- WORK INSTRUCTIONS -
Reproduce the lines of the material verbatim, from the line containing "Egy 37 éves nő 12 éves" through the line containing "Állítsd be, hogy a Twice cikkeit mindig", both included.

- DATA FOR THE TASK -
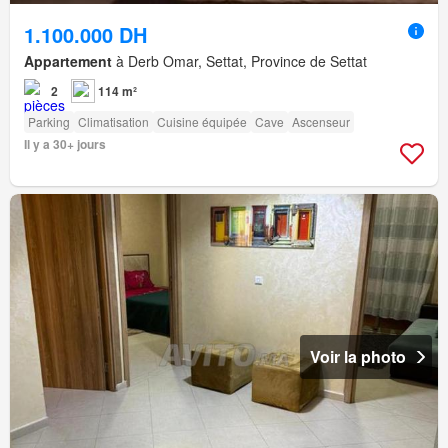
1.100.000 DH
Appartement
à Derb Omar, Settat, Province de Settat
2
114 m²
Parking
Climatisation
Cuisine équipée
Cave
Ascenseur
Il y a 30+ jours
Voir la photo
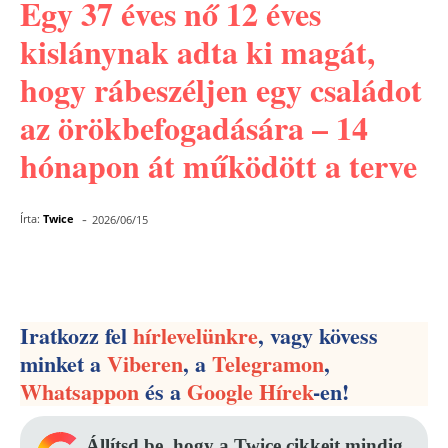
Egy 37 éves nő 12 éves
kislánynak adta ki magát,
hogy rábeszéljen egy családot
az örökbefogadására – 14
hónapon át működött a terve
-
Írta:
Twice
2026/06/15
Facebook
Pinterest
WhatsApp
Iratkozz fel
hírlevelünkre
, vagy kövess
minket a
Viberen
, a
Telegramon
,
Whatsappon
és a
Google Hírek
-en!
Állítsd be, hogy a Twice cikkeit mindig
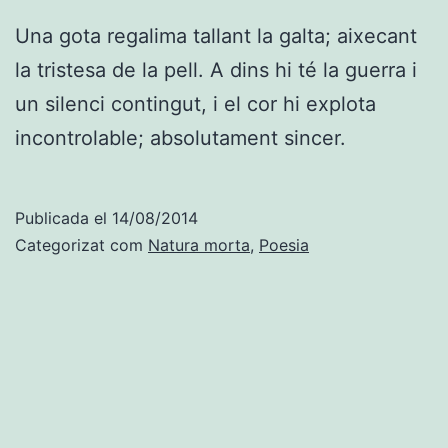
Una gota regalima tallant la galta; aixecant
la tristesa de la pell. A dins hi té la guerra i
un silenci contingut, i el cor hi explota
incontrolable; absolutament sincer.
Publicada el
14/08/2014
Categorizat com
Natura morta
,
Poesia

- ANSWER FOR THE TASK -
Egy 37 éves nő 12 éves
kislánynak adta ki magát,
hogy rábeszéljen egy családot
az örökbefogadására – 14
hónapon át működött a terve
-
Írta:
Twice
2026/06/15
Facebook
Pinterest
WhatsApp
Iratkozz fel
hírlevelünkre
, vagy kövess
minket a
Viberen
, a
Telegramon
,
Whatsappon
és a
Google Hírek
-en!
Állítsd be, hogy a Twice cikkeit mindig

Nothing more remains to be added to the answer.